Targeting, preventing and eliminating waste in any business process or practice is essential to long-term success, or in some cases, survival. Programs like Six Sigma, Lean and 5S are developed to help businesses follow best practices that drive waste out of every aspect of an enterprise without compromising product quality or services provided to a customer.
The goal is simple—to improve the deliverable to a customer without increasing price, while at the same time maintaining or increasing the bottom line. A company’s ability to generate profit determines its success over time.
If profit is a primary measure upon which companies are valued and on which they focus, how are companies in the packaging and label printing industry doing? And how do they compare to other industry segments?
Looking at top publicly traded companies active in our market sector, which include Bemis Company Inc, Graphic Packaging International Inc, Sonoco and Multi-Color Corp, the sector averages less than 5.6 percent net profit margin. This is against 10 percent being considered an average net profit for all North American business. Figure 1 lists top-performing industries in the US; all far more profitable than packaging and label printing companies.
Dilemma & Solution
Considering the constant downward pressure that’s put on price by print buyers and made worse by high levels of competition, it’s difficult for printers to increase what they charge—even if that increase is just to cover additional cost of goods sold (COGS) and operating expenses. The only way out of this dilemma for printers is to improve productivity by eliminating waste and reducing downtime, while increasing output. It sounds simple and in fact, it is.
While programs like Six Sigma, Lean and 5S are all excellent means to an end, they can take on a life of their own and impose a level of unnecessary complexity to what can be achieved by simply focusing on the immediate situation and acting.
Simple, Sustainable Solution
First, focus on waste and downtime reduction, then on increasing output. The checklist:
- Identify actual cost: Examine and factor in waste and downtime. If the numbers are high enough, continue…
- Identify root causes: Analyze current practices compared to basic and fundamental process standards. Verify the condition of press components, as well as the tolerance compliance of all process variables (substrates, plates, inks, anilox, holders, blades)

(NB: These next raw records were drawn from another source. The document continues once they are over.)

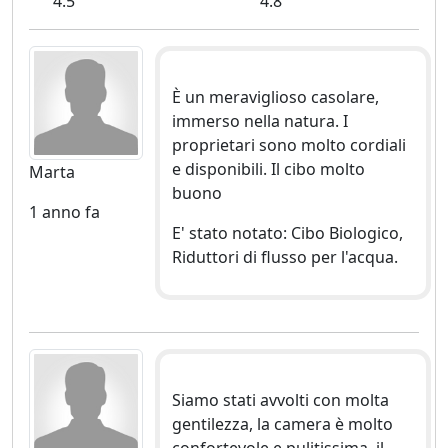
4.5
4.8
È un meraviglioso casolare,
immerso nella natura. I
proprietari sono molto cordiali
e disponibili. Il cibo molto
Marta
buono
1 anno fa
E' stato notato: Cibo Biologico,
Riduttori di flusso per l'acqua.
Siamo stati avvolti con molta
gentilezza, la camera è molto
confortevole e pulitissima, il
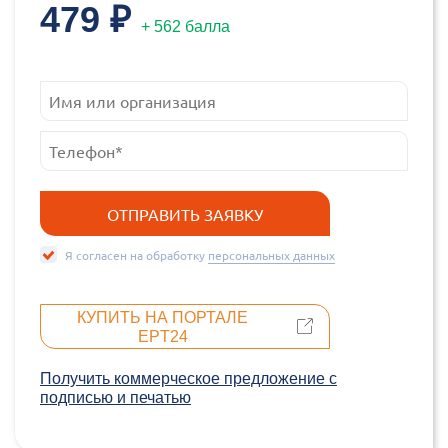
479 ₽
+ 562 балла
Я согласен на обработку
персональных данных
КУПИТЬ НА ПОРТАЛЕ
EPT24
Получить коммерческое предложение c
подписью и печатью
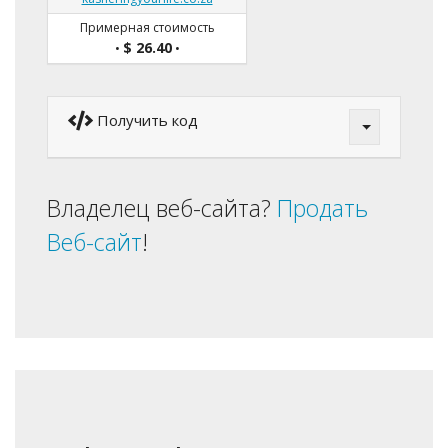
Примерная стоимость
$ 26.40
•
•
Получить код
Владелец веб-сайта?
Продать
Веб-сайт
!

- Develop a plan to address and correct causes of waste and downtime: Review and revise SOPs and best practices. Implement training to meet SOPs and follow best practices. Identify a process champion for each shift
- Sustainability: Conduct frequent scheduled process compliance audits and appropriate continuous training
Waste & Downtime Cost Reduction
The following is an example of calculating the cost of pressroom waste and downtime.
Print Defects
- Dot gain
- Dirty print
- Streaks
- Starvation
- Ghosts
Other Concerns
- End seal leaking
- Backdoctoring
- Anilox damage and wear
- Mid-run press stops
- Blade life
- Annual blade spend
First, focus on waste and downtime reduction, then on increasing output. Clarify the pressroom profile, including currently identified waste and concerns (see Figure 2). Then, calculate the cost of waste to be targeted. Some defects, like streaks resulting from a compromised doctor blade edge or dirty print requiring the plate to be cleaned, require a press stop (see Figure 3). Next, identify the cost of dealing with waste on press without stopping (see Figure 4, Figure 5 and Figure 6). An operator may address some defects, like starvation or end seal leaking, without stopping.

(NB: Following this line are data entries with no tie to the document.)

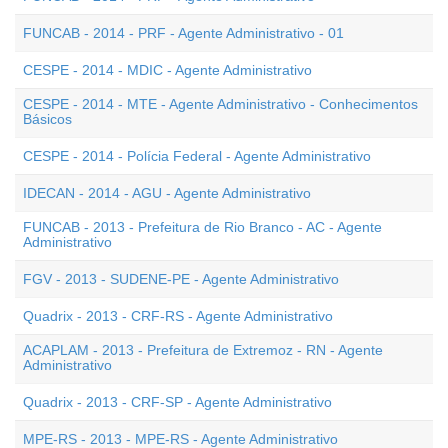
FUNCAB - 2014 - PRF - Agente Administrativo - 01
CESPE - 2014 - MDIC - Agente Administrativo
CESPE - 2014 - MTE - Agente Administrativo - Conhecimentos
Básicos
CESPE - 2014 - Polícia Federal - Agente Administrativo
IDECAN - 2014 - AGU - Agente Administrativo
FUNCAB - 2013 - Prefeitura de Rio Branco - AC - Agente
Administrativo
FGV - 2013 - SUDENE-PE - Agente Administrativo
Quadrix - 2013 - CRF-RS - Agente Administrativo
ACAPLAM - 2013 - Prefeitura de Extremoz - RN - Agente
Administrativo
Quadrix - 2013 - CRF-SP - Agente Administrativo
MPE-RS - 2013 - MPE-RS - Agente Administrativo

Note: The data to make these calculations must be collected press side from operator practices. Even if these numbers appear high, they make the case for conducting this simple analysis.
Baffling Challenge
Based on the analysis, it seems obvious every pressroom would already be doing this—Yet many aren’t. We see pressrooms operating the same equipment, producing the same product with waste rates ranging anywhere between 8 percent at one location and 15 percent at another—sometimes within the same group.
We often find well-established flexographic standard operating procedures (SOPs) not being followed. When challenged, operators often claim not to know the basic setup of a blade and end seal to the anilox or which way to face a beveled edge. We still find operators adding unadjusted water directly from a hose to reduce viscosity, unaware of the consequences. It’s not that they don’t care; most often, it’s a matter of forgetting or not knowing. Ultimately, it’s a matter of inadequate training or ongoing compliance training.
This situation is often blamed on a lack of available skilled labor. However, it may be more a lack of managers not themselves knowing the key process variables or exact tolerances. They don’t know every process variable or exact tolerances for each. We still find pressrooms where supervisors don’t know what a key performance indicator (KPI) is, even when the list is posted in their breakroom.
How to Get Going
Many pressrooms are too busy putting out today’s fires to address these fundamental costly issues of preventing waste and downtime. At the same time, their staff is fully consumed in today’s reality, preventing them from thinking about or implementing a sustainable solution.
We have found that once people with bottom line P&L responsibilities—perhaps owners or operations managers—are made aware of the true cost of waste and downtime, they are more likely to instigate an action plan. They are also more open to inviting in a qualified partner with the experience and expertise to identify the root causes and be able to help implement specific, sustainable solutions.
Acting now to establish a simple and sustained solution to waste and downtime can be a matter of long-term survival—the difference between just getting by, and thriving.